Saved entries
---

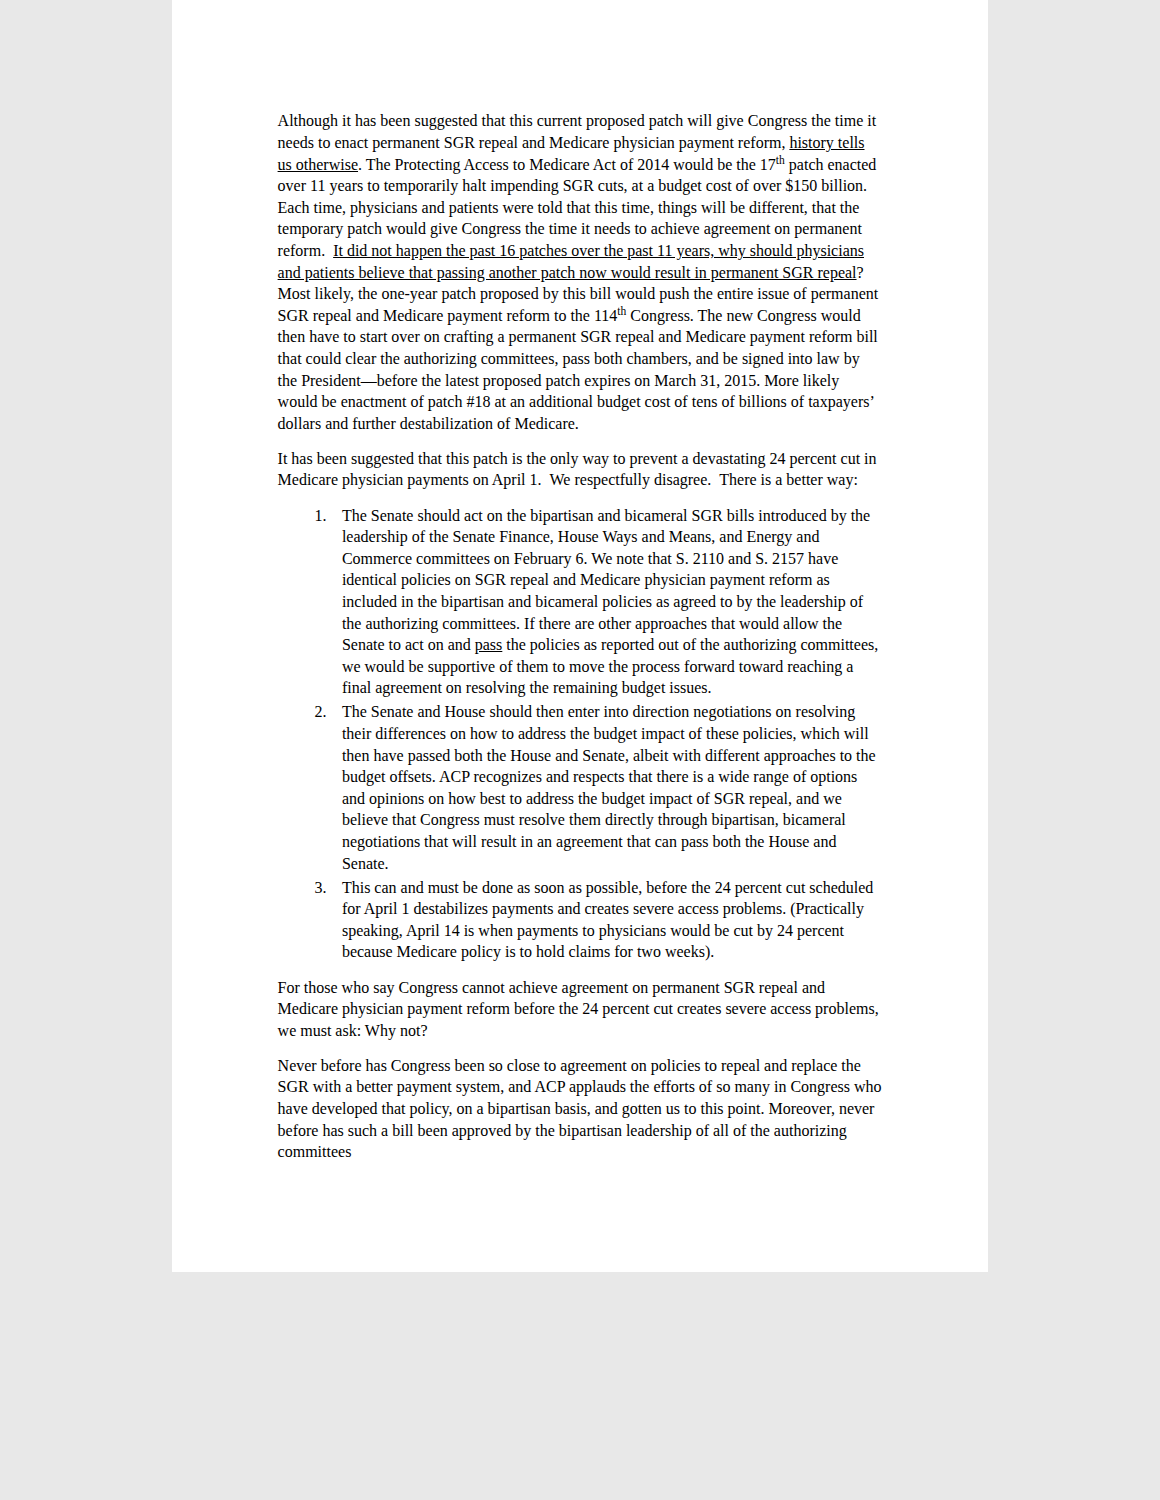Although it has been suggested that this current proposed patch will give Congress the time it needs to enact permanent SGR repeal and Medicare physician payment reform, history tells us otherwise. The Protecting Access to Medicare Act of 2014 would be the 17th patch enacted over 11 years to temporarily halt impending SGR cuts, at a budget cost of over $150 billion. Each time, physicians and patients were told that this time, things will be different, that the temporary patch would give Congress the time it needs to achieve agreement on permanent reform. It did not happen the past 16 patches over the past 11 years, why should physicians and patients believe that passing another patch now would result in permanent SGR repeal? Most likely, the one-year patch proposed by this bill would push the entire issue of permanent SGR repeal and Medicare payment reform to the 114th Congress. The new Congress would then have to start over on crafting a permanent SGR repeal and Medicare payment reform bill that could clear the authorizing committees, pass both chambers, and be signed into law by the President—before the latest proposed patch expires on March 31, 2015. More likely would be enactment of patch #18 at an additional budget cost of tens of billions of taxpayers’ dollars and further destabilization of Medicare.
It has been suggested that this patch is the only way to prevent a devastating 24 percent cut in Medicare physician payments on April 1. We respectfully disagree. There is a better way:
The Senate should act on the bipartisan and bicameral SGR bills introduced by the leadership of the Senate Finance, House Ways and Means, and Energy and Commerce committees on February 6. We note that S. 2110 and S. 2157 have identical policies on SGR repeal and Medicare physician payment reform as included in the bipartisan and bicameral policies as agreed to by the leadership of the authorizing committees. If there are other approaches that would allow the Senate to act on and pass the policies as reported out of the authorizing committees, we would be supportive of them to move the process forward toward reaching a final agreement on resolving the remaining budget issues.
The Senate and House should then enter into direction negotiations on resolving their differences on how to address the budget impact of these policies, which will then have passed both the House and Senate, albeit with different approaches to the budget offsets. ACP recognizes and respects that there is a wide range of options and opinions on how best to address the budget impact of SGR repeal, and we believe that Congress must resolve them directly through bipartisan, bicameral negotiations that will result in an agreement that can pass both the House and Senate.
This can and must be done as soon as possible, before the 24 percent cut scheduled for April 1 destabilizes payments and creates severe access problems. (Practically speaking, April 14 is when payments to physicians would be cut by 24 percent because Medicare policy is to hold claims for two weeks).
For those who say Congress cannot achieve agreement on permanent SGR repeal and Medicare physician payment reform before the 24 percent cut creates severe access problems, we must ask: Why not?
Never before has Congress been so close to agreement on policies to repeal and replace the SGR with a better payment system, and ACP applauds the efforts of so many in Congress who have developed that policy, on a bipartisan basis, and gotten us to this point. Moreover, never before has such a bill been approved by the bipartisan leadership of all of the authorizing committees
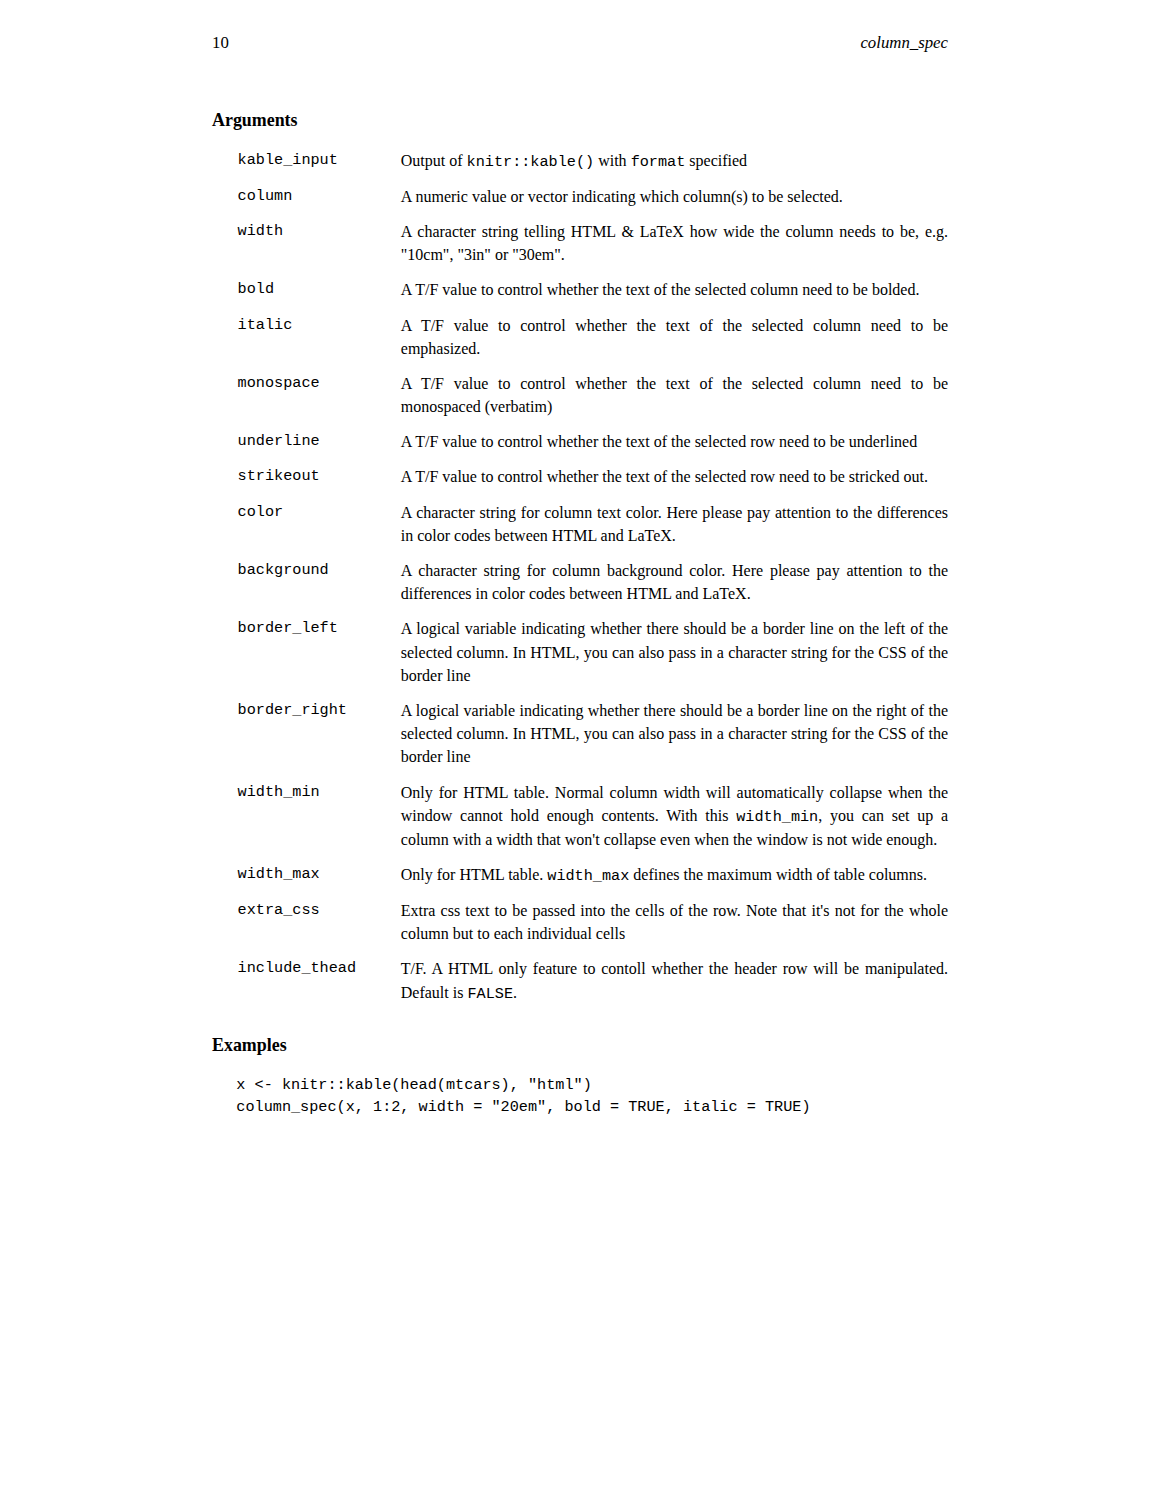10 column_spec
Arguments
kable_input
Output of knitr::kable() with format specified
column
A numeric value or vector indicating which column(s) to be selected.
width
A character string telling HTML & LaTeX how wide the column needs to be, e.g. "10cm", "3in" or "30em".
bold
A T/F value to control whether the text of the selected column need to be bolded.
italic
A T/F value to control whether the text of the selected column need to be emphasized.
monospace
A T/F value to control whether the text of the selected column need to be monospaced (verbatim)
underline
A T/F value to control whether the text of the selected row need to be underlined
strikeout
A T/F value to control whether the text of the selected row need to be stricked out.
color
A character string for column text color. Here please pay attention to the differences in color codes between HTML and LaTeX.
background
A character string for column background color. Here please pay attention to the differences in color codes between HTML and LaTeX.
border_left
A logical variable indicating whether there should be a border line on the left of the selected column. In HTML, you can also pass in a character string for the CSS of the border line
border_right
A logical variable indicating whether there should be a border line on the right of the selected column. In HTML, you can also pass in a character string for the CSS of the border line
width_min
Only for HTML table. Normal column width will automatically collapse when the window cannot hold enough contents. With this width_min, you can set up a column with a width that won't collapse even when the window is not wide enough.
width_max
Only for HTML table. width_max defines the maximum width of table columns.
extra_css
Extra css text to be passed into the cells of the row. Note that it's not for the whole column but to each individual cells
include_thead
T/F. A HTML only feature to contoll whether the header row will be manipulated. Default is FALSE.
Examples
x <- knitr::kable(head(mtcars), "html")
column_spec(x, 1:2, width = "20em", bold = TRUE, italic = TRUE)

---

Would you count the lines in the data that include the word "when" and reply with only the number?

2